# [READING PASSAGE]
::::::::::

Sir Harold Kroto, 57, of the University of Sussex, was awarded the pounds 1m prize jointly with two American scientists for their discovery in 1985 of the structure of "buckminsterfullerene", a form of carbon composed of 60 atoms, which looks like a molecular soccer ball.

He was told of the prize at lunchtime yesterday, but at breakfast he had been told the Engineering and Physical Science Research Council had turned down his department's request for pounds 100,000 over the next three years to study the chemistry of the molecules, which could have important industrial applications.

Sir Harold was delighted with the prize but downcast at funding cuts which led to the rejection. "My feeling is that fundamental science in this country is now below its survival threshold," he said."It used to be 14 per cent of government funds, and now it's more like 5 per cent or so. The Government wants people like me to work with industry, and is trying to do it by coercion."

He originally tried to do the work that led to the discovery of the buckminsterfullerenes in Britain. "I approached three major companies here and they said it was interesting, but it was the sort of work the Government should be funding."

::::::::::

# [COLLECTED DATA]
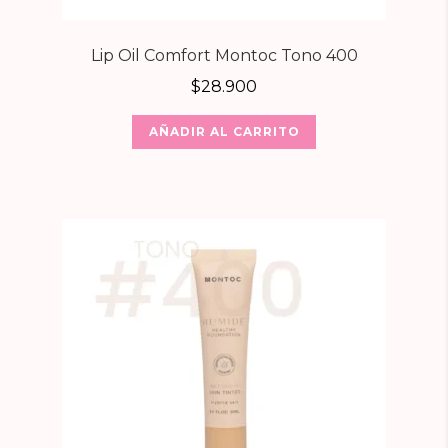
Lip Oil Comfort Montoc Tono 400
$
28.900
AÑADIR AL CARRITO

::::::::::

# [QUESTIONS TO ANSWER]
(1) In the passage about Sir Harold Kroto's prize, what is the exact wording of the part that begins with the words containing "He was told" and ends with "important industrial applications."?
(2) What are all the figures written in numerals in the passage about Sir Harold Kroto's prize?
(3) Do these statements agree with the passage about Sir Harold Kroto's prize? (a) Sir Harold learned of the prize at breakfast. (b) His department had asked the Engineering and Physical Science Research Council for pounds 100,000 over three years. (c) The companies he approached in Britain said the Government should fund the work.

# [ANSWERS BY ITEM]
(1)
He was told of the prize at lunchtime yesterday, but at breakfast he had been told the Engineering and Physical Science Research Council had turned down his department's request for pounds 100,000 over the next three years to study the chemistry of the molecules, which could have important industrial applications.

(2) 57; 1m; 1985; 60; 100,000; 14; 5

(3)
(a) No: "He was told of the prize at lunchtime yesterday"
(b) Yes: "his department's request for pounds 100,000 over the next three years"
(c) Yes: "it was the sort of work the Government should be funding"